Kirani tersenyum manis sekali. Sesungguhnya Kirani memang sangat cantik walau usianya tak lagi muda.
“Baiklah, ayo makan. Hm, baunya sedap,” kata Kirani sambil mulai memakannya.
Sutar dan Minarpun kemudian mulai menyendok makanannya.
“Aku tuh nggak bisa masak. Tapi di rumah ada pembantu. Memalukan ya?” kata Kiran berterus terang.
“Kamu kan bisa beli diluar," kata Sutar.
“Ya, sering diluar, tapi juga sering pulang untuk makan di rumah. Masakan pembantuku lumayan enak. Minar suka masak?”
“Bisa masak yang gampang. Sayurnya yang ada di belakang rumah saja.”
“Oh, di rumah banyak menanam sayur?”
“Ada bayam, kacang panjang, kangkung.”
“Asyik dong. Kalau pengin masak tinggal ke kebun.”
“Daripada beli,” kata Minar terus terang.
“Tapi itu bagus. Pantesan kamu sehat, makannya sayuran.”
Minar tersipu. Iyalah, makan sayuran, mana bisa keluarganya beli ikan atau daging.
“Enakkah, rawonnya?”
“Sangat enak," jawab Sutar.
“Kami jarang sekali makan daging, lebih-lebih setelah aku tidak lagi bekerja,” lanjut Sutar. Bagaimanapun, makanan hangat itu juga menghangatkan tubuhnya yang terasa kurang nyaman. Maklumlah, semalaman tidur diluar, saat hujan begitu deras, dan tentu udara juga sangat dingin. Belum setengah dia memakannya, keringatnya sudah bercucuran.
Kirani mengambil tissue, diberikannya kepada Sutar. Sutar mengangguk. Benar-benar Kirani belum berubah.

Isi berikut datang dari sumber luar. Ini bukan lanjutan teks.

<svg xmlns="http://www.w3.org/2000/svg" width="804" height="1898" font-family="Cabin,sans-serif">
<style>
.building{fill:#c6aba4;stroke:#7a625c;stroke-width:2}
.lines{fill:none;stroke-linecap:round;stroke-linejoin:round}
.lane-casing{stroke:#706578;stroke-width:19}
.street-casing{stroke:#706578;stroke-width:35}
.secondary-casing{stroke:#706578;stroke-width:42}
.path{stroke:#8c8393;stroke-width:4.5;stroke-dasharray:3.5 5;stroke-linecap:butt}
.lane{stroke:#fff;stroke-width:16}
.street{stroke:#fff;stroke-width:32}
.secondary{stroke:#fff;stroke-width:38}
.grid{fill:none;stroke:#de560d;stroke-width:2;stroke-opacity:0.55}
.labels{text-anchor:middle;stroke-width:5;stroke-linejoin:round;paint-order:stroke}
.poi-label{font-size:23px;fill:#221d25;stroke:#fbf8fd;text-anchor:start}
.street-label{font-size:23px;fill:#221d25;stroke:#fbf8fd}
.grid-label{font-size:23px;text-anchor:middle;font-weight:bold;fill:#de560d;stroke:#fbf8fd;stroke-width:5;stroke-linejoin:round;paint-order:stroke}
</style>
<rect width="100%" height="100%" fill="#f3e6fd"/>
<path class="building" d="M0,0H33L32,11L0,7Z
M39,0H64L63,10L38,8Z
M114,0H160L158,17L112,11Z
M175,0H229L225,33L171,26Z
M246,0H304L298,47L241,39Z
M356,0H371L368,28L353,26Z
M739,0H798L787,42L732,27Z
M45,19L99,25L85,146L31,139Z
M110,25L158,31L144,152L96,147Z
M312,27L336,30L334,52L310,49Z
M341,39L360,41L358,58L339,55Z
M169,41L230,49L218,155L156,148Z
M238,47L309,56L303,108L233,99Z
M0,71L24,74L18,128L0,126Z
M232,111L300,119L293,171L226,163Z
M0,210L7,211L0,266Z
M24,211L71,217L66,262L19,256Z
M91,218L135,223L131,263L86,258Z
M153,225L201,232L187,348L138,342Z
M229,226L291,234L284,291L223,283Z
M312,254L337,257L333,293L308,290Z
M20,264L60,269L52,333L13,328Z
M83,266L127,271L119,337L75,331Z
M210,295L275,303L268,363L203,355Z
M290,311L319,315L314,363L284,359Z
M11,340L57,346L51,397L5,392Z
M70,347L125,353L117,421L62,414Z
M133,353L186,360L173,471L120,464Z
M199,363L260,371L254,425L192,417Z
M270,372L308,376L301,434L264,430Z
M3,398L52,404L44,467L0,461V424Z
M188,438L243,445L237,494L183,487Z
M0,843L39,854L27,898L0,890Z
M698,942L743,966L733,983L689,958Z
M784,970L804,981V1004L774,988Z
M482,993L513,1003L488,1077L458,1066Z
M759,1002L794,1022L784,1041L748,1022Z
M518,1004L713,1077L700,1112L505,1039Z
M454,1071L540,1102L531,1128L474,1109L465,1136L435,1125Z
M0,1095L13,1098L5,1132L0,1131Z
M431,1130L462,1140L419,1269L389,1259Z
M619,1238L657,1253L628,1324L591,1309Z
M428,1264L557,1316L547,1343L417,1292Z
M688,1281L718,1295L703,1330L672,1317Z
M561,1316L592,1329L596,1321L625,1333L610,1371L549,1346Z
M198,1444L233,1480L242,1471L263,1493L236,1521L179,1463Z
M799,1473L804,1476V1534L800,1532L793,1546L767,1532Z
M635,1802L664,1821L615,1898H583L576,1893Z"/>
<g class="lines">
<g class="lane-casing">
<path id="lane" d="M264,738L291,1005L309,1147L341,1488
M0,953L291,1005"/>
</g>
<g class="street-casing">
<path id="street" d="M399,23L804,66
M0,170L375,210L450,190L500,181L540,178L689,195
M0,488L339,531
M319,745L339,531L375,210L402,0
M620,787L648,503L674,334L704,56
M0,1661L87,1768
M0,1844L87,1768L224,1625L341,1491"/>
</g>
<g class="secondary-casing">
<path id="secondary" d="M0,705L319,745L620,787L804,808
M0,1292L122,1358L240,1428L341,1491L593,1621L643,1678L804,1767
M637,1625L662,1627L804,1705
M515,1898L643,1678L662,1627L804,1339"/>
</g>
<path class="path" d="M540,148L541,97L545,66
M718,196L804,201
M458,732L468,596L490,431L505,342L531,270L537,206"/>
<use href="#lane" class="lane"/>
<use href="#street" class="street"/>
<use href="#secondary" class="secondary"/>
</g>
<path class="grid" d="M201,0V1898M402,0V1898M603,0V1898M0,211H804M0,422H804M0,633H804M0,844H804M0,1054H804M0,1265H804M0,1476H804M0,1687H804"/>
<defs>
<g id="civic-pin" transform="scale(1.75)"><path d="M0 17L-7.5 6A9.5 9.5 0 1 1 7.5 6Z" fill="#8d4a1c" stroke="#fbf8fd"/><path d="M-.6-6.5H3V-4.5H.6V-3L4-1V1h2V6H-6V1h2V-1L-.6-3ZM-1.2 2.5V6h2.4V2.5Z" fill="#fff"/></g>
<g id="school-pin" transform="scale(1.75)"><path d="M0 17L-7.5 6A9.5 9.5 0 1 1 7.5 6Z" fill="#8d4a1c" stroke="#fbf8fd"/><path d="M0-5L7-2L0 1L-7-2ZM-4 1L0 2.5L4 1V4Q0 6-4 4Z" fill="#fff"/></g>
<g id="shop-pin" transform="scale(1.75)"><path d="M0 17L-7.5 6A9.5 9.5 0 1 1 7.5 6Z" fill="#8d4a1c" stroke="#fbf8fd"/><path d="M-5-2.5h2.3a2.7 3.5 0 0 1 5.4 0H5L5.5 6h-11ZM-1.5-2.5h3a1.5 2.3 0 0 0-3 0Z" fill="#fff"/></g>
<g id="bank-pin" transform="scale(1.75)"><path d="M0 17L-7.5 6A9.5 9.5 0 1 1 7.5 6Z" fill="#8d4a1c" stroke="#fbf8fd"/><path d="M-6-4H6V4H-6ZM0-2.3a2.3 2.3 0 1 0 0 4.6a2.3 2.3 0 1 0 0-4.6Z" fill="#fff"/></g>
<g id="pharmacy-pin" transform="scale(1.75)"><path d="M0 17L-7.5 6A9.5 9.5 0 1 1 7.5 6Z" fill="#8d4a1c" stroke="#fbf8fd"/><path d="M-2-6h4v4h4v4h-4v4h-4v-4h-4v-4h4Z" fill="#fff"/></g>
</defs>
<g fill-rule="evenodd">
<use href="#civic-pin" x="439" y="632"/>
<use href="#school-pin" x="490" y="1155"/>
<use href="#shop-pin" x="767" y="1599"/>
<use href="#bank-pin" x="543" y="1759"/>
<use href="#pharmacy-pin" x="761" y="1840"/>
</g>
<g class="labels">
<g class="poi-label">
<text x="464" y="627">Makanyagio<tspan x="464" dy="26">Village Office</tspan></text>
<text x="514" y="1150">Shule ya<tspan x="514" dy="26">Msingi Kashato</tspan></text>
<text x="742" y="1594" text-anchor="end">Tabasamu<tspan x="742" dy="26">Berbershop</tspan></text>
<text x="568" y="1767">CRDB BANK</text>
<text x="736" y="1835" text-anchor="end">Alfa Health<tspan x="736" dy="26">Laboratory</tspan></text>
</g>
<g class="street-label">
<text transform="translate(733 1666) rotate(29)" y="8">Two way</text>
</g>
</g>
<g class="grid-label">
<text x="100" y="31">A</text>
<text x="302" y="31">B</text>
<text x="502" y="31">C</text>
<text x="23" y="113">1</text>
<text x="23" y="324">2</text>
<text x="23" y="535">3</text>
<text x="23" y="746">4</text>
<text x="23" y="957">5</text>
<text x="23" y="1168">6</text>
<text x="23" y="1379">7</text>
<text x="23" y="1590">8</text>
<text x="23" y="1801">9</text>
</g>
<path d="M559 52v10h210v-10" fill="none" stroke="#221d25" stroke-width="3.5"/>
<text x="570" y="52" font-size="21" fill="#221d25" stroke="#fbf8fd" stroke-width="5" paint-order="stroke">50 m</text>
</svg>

“Terima kasih. Minum obat, lalu makan makanan panas, membuat tubuhku berkeringat.”
“Itu membuat badan terasa lebih enteng, bukan? Aku yakin, besok Mas pasti sudah segar kembali.”
“Benar, aku bisa mulai bekerja lagi.”
Kirani sudah hampir menghabiskan nasinya.
“Mas, besok tidak usah kembali ke pak Bodong.”
“Kiran, kamu kan tahu, aku butuh pekerjaan untuk makan.”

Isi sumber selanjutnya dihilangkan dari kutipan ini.